* **Passage du texte**:
============================================================

C’est ainsi qu’Atlus va développer, pendant toute la durée de vie des consoles 32 et 64bits, un certain nombre de jeux et de séries, sorties au moins aux États-Unis, pour commencer à se faire connaître. Les sorties sont nombreuses, mais on retiendra :

- Megami Ibunroku : Persona, une série de RPG avec pour héros de jeunes adolescents écumant un lycée et un Tokyo totalement bouleversés par l’arrivée brutale d’éléments fantastiques. Elle sera adaptée aux États-Unis sous le nom de Revelations : Persona, et victime d’un massacre par la censure et une certaine idée de l’adaptation aux codes culturels américains. Cependant, c’est une série dont le succès important continue encore aujourd'hui.

- Devil Summoner, RPG futuriste à tendance cyberpunk qui reprend tout l'imaginaire des hackers pour le mélanger avec de la possession d'êtres vivants et des invocations démoniaques.

Je vous conseille également la duologie Persona 2 qui déborde de qualités comme de défauts !

============================================================

* **Données fournies**:

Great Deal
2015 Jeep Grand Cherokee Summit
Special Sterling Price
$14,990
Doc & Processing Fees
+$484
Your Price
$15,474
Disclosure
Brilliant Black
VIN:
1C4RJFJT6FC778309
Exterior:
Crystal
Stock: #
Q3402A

============================================================

* **Consigne 1**:
Traduisez en anglais cette phrase du passage sur les jeux d'Atlus : « Je vous conseille également la duologie Persona 2 qui déborde de qualités comme de défauts ! »
* **Consigne 2**:
Poursuivez le passage sur les jeux d'Atlus à partir de sa dernière phrase.
Les données fournies n'ont aucun rôle à jouer ici.

* **Réponse 1**:
I also recommend the Persona 2 duology, which is overflowing with qualities as well as flaws!

* **Réponse 2**:
Ces séries, qui auront chacun leur petit succès d’estime, ont surtout servi de laboratoire d’expérimentations pour Atlus, afin de sonder les goûts des joueurs. Faisant sciemment l’impasse sur la génération de consoles 32 bits, le prochain MegaTen se prépare tranquillement jusqu’en 2003. La firme, forte de ses expériences passées, va mettre le paquet pour frapper fort. Shin Megami Tensei 3 va se présenter à la fois comme l’ambassadeur moderne de la série en Occident, mais aussi comme le digne successeur, peu enclin à céder aux sirènes de la facilité, le but étant de percer sur le marché des joueurs occidentaux aguerris.

Pour faire un effet d’annonce, rien n’est trop beau car Atlus réussit à intégrer Dante, héros chasseur de démons du jeu Devil May Cry de chez Capcom. Une décision qui peut passer pour un coup purement marketing, mais Dante étant mi-homme mi-démon, sa nature et ses objectifs cadrent tout à fait avec l'ambiance de la série. Cet épisode abandonne aussi la vue à la première personne, pourtant canonique de la saga. En effet, les retours sur Persona ont fait découvrir à Atlus les méfaits de la cinétose (plus connue sous son appellation anglaise « motion-sickness ») dans le jeu vidéo, qui produit des impressions de nausées et de vertige chez ceux, nombreux, expérimentant de la 3D en vue à la première personne. Hors de question donc de risquer de se mettre à dos une bonne partie des joueurs qui pourraient se sentir exclus.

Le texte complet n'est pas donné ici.